Records contained in a dataset:
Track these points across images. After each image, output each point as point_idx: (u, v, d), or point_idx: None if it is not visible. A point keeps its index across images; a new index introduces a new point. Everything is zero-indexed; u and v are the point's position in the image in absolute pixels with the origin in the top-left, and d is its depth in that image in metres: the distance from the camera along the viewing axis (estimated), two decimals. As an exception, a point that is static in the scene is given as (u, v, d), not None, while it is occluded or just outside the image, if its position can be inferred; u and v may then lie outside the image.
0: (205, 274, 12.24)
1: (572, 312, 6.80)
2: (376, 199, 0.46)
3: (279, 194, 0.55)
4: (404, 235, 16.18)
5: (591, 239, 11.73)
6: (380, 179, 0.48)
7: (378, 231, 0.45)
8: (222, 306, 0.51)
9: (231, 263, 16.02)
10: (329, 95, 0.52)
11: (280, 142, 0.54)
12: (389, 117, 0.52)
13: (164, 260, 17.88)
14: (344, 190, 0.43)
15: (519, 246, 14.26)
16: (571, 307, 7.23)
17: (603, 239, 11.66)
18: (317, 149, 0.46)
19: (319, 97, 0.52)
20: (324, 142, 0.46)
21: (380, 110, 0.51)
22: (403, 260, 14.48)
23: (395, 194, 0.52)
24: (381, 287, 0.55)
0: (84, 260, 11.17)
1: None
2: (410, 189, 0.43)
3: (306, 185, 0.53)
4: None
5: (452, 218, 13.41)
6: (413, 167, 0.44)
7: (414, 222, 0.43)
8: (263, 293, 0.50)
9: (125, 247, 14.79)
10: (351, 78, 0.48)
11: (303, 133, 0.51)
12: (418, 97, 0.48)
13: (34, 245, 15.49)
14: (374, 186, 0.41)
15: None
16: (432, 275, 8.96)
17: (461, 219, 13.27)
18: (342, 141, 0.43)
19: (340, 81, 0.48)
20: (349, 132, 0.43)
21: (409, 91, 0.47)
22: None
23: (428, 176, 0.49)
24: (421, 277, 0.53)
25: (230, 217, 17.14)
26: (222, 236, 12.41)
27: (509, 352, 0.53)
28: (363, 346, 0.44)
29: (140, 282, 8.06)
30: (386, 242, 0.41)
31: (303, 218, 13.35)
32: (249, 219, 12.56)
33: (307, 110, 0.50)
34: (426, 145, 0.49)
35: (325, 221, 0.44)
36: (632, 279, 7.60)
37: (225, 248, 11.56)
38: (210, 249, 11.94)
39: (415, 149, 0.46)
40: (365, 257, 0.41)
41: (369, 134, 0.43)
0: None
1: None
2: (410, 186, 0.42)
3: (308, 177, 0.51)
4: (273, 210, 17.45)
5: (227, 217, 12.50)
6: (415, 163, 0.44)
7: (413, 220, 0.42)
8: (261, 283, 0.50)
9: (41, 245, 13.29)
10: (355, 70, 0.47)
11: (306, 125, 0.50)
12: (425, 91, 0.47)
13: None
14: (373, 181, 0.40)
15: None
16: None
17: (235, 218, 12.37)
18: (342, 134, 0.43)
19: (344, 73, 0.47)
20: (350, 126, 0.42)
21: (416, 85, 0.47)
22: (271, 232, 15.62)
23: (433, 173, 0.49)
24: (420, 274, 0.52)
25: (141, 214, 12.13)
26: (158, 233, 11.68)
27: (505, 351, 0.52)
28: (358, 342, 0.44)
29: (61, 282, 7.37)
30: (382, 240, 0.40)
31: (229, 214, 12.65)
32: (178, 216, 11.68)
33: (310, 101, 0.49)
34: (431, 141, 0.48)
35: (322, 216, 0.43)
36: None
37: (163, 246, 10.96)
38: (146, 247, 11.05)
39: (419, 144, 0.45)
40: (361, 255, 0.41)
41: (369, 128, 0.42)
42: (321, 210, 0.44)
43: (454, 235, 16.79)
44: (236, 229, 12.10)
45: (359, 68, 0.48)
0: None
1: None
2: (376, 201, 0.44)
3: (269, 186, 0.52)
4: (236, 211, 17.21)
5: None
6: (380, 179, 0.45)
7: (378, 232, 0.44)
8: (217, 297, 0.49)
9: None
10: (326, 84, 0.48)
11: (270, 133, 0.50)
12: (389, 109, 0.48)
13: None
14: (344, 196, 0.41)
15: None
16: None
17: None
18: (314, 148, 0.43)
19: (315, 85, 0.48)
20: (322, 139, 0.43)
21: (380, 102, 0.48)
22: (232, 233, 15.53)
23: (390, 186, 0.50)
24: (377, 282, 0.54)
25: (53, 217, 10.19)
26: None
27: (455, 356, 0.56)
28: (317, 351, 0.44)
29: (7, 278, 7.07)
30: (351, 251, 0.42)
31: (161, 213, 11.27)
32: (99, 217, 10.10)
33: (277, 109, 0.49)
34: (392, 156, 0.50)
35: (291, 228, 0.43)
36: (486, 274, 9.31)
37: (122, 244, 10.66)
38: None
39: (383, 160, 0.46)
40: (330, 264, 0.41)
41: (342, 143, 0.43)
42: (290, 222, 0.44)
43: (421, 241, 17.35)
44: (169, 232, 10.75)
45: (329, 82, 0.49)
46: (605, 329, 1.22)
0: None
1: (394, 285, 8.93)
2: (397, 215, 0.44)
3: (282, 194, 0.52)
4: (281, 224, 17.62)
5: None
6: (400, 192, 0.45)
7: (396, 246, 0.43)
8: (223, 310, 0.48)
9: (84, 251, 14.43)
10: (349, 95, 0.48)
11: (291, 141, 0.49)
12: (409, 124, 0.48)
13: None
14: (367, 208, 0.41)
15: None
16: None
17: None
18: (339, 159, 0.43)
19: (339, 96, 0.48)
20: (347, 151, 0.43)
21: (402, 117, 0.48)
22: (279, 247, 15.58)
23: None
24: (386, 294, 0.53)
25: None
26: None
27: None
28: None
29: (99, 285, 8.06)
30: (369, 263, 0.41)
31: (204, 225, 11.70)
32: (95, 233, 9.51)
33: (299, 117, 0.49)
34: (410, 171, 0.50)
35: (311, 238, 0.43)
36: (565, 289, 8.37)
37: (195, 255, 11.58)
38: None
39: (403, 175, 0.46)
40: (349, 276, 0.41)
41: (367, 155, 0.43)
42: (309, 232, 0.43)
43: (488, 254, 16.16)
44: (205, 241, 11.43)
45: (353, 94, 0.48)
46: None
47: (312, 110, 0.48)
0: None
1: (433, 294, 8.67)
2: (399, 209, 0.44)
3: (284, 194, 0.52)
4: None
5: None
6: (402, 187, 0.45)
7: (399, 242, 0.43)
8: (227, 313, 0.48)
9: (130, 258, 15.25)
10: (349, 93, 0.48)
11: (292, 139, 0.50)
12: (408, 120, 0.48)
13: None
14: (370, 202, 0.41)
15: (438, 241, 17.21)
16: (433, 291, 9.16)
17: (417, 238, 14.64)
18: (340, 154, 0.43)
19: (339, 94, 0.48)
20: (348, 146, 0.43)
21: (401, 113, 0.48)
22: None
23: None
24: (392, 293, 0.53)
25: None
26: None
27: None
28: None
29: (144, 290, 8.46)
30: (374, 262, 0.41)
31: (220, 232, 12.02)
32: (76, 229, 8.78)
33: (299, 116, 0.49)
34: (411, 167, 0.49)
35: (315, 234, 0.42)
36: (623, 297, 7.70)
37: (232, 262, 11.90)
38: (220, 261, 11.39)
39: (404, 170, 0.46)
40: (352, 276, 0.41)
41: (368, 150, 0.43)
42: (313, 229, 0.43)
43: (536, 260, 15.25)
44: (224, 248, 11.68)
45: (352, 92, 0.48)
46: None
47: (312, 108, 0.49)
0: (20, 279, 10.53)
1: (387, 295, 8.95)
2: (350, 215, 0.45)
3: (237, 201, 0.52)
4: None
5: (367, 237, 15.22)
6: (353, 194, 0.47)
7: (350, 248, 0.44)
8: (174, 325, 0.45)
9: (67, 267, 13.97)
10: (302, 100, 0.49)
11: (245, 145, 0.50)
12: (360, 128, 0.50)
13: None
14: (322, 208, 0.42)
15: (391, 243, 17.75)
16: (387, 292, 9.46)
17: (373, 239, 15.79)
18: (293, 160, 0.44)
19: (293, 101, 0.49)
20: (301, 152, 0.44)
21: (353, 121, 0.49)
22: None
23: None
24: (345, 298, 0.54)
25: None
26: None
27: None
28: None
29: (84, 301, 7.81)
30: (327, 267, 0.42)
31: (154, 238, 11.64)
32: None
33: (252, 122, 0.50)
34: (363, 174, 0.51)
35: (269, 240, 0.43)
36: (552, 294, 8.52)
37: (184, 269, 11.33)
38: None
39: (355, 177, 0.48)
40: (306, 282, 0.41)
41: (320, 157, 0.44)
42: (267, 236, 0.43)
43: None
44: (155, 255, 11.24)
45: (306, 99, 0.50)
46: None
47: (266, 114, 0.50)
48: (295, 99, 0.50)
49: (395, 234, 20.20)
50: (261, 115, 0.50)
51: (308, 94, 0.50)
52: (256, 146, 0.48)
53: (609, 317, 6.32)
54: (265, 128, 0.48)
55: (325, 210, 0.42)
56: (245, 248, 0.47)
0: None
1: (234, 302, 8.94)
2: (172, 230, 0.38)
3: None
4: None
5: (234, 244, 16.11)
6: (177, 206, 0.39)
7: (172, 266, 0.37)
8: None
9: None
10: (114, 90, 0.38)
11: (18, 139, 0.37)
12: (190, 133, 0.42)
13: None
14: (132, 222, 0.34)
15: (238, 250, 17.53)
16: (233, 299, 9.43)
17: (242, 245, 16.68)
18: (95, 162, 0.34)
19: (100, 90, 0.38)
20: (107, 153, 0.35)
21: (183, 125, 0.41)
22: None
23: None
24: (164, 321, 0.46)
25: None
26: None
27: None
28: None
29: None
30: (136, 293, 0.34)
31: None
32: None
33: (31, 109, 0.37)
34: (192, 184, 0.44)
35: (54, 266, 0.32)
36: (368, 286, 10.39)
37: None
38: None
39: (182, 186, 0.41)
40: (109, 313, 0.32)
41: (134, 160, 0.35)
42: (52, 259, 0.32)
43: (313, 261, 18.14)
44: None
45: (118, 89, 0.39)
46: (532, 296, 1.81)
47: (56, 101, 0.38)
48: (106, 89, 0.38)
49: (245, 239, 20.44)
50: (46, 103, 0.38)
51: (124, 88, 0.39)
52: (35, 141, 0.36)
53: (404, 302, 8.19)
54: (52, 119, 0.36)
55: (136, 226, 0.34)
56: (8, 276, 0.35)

ASSIGNMENT:
Your answer is the line containing "52: (256, 146, 0.48)" plus every line after it through the end of the entries, given again exactly and alone.

ANSWER BOX:
52: (256, 146, 0.48)
53: (609, 317, 6.32)
54: (265, 128, 0.48)
55: (325, 210, 0.42)
56: (245, 248, 0.47)
0: None
1: (234, 302, 8.94)
2: (172, 230, 0.38)
3: None
4: None
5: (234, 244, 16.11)
6: (177, 206, 0.39)
7: (172, 266, 0.37)
8: None
9: None
10: (114, 90, 0.38)
11: (18, 139, 0.37)
12: (190, 133, 0.42)
13: None
14: (132, 222, 0.34)
15: (238, 250, 17.53)
16: (233, 299, 9.43)
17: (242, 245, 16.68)
18: (95, 162, 0.34)
19: (100, 90, 0.38)
20: (107, 153, 0.35)
21: (183, 125, 0.41)
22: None
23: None
24: (164, 321, 0.46)
25: None
26: None
27: None
28: None
29: None
30: (136, 293, 0.34)
31: None
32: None
33: (31, 109, 0.37)
34: (192, 184, 0.44)
35: (54, 266, 0.32)
36: (368, 286, 10.39)
37: None
38: None
39: (182, 186, 0.41)
40: (109, 313, 0.32)
41: (134, 160, 0.35)
42: (52, 259, 0.32)
43: (313, 261, 18.14)
44: None
45: (118, 89, 0.39)
46: (532, 296, 1.81)
47: (56, 101, 0.38)
48: (106, 89, 0.38)
49: (245, 239, 20.44)
50: (46, 103, 0.38)
51: (124, 88, 0.39)
52: (35, 141, 0.36)
53: (404, 302, 8.19)
54: (52, 119, 0.36)
55: (136, 226, 0.34)
56: (8, 276, 0.35)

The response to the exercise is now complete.